The tunnel proceeds in a straight line, except for an 18 degree turn located some 400 feet from the east (exit) portal. The tunnel is a uniform 8 feet in height and width, and follows a downgrade of some 1/3 percent. This put the exit 40 feet lower than the drainage area in the mine, which was more than sufficient for adequate flow. The excavation work proceeded in three shifts per day, involving blasting through hard rock. Working conditions were described as "wretched" due to cold water seepage. The men worked in rubber waders. A pump was added near the exit at the horseshoe curve of the Eckhart Branch of the Cumberland and Pennsylvania Railroad (C&P), to help control the flow. The miners used lard oil lamps for illumination. Drilling for the blasts was done by hand, with a three-man crew. The excavated rock was removed through Hoffman number 3 mine, and dumped on the slate banks.

Later, a mule was lowered into the central shaft, and served there as a draft animal for six months. William Jenkins was in charge of the dynamite and his brother James supervised the digging. They stayed resided at the nearby Clarysville Inn while the work was under way. During the dig, there were only two accidents, and only one man died. The project cost $300,000.

The tunnel was punched through on Saturday, July 21, 1906 at 9 pm. It was found to be off by less than three inches. The Frostburg Mining Journal of September 15, 1906, proclaimed, "The Great Work Complete." Inside the mines, the pumps were silenced, and gravity took over to lower the water level. It is estimated that 9,000,000 gallons of water were drained in 24 hours.

==Mining operations==
The impact on the coal workings was immediate. A tremendous amount of coal, previously inaccessible, was now available, and over 50 additional men were employed to work the coal. In addition, working conditions in the mines improved. Thirteen miles of mine drainage ditches fed the tunnel. Observers noted in the Cumberland News of 1906 that the volume of water carried by Braddock Run was ten times greater after the tunnel had been operating for two months. The draining water's red coloration and odor of sulfur was noted as far downstream as Wills Creek in the Narrows.
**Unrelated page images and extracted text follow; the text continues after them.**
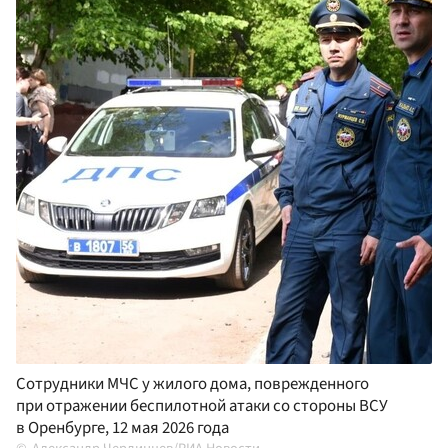
Сотрудники МЧС у жилого дома, поврежденного
при отражении беспилотной атаки со стороны ВСУ
в Оренбурге, 12 мая 2026 года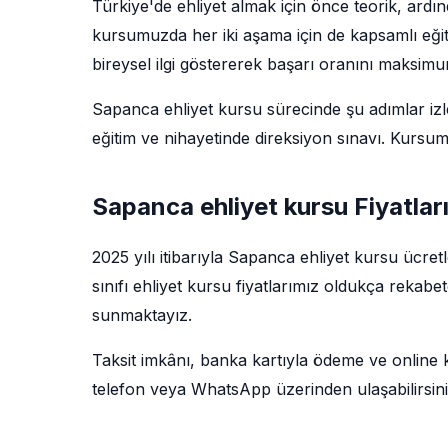
Türkiye'de ehliyet almak için önce teorik, ard
kursumuzda her iki aşama için de kapsamlı eğit
bireysel ilgi göstererek başarı oranını maksim
Sapanca ehliyet kursu sürecinde şu adımlar izlen
eğitim ve nihayetinde direksiyon sınavı. Kursu
Sapanca ehliyet kursu Fiyatlar
2025 yılı itibarıyla Sapanca ehliyet kursu ücret
sınıfı ehliyet kursu fiyatlarımız oldukça rekabe
sunmaktayız.
Taksit imkânı, banka kartıyla ödeme ve online kay
telefon veya WhatsApp üzerinden ulaşabilirsini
Maintenance continued until about 1953 and the mines closed around 1960. As of February 2000, the concrete portal arch at the east or drainage end was still standing. The overburden upstream for some 30 meters is gone, and some timbering can be seen in the stream bed. The water seems to emerge upward from the end of a blind canyon and flows through the arch. The inscription on the arch can still be clearly read: "1903-1906, Hoffman Drainage Tunnel, Length 2 miles."

==Aftermath==
The east end of the tunnel with its associated concrete arch is located next to one of the bridge abutments that carried the C&P horseshoe curve over the creek at that point. Tunnels such as the Hoffman Drainage Tunnel have been a cause of acid mine drainage. The water flow in February 2000 was quite brisk, with obvious smell of sulfur, but with a decided red tinge to the water.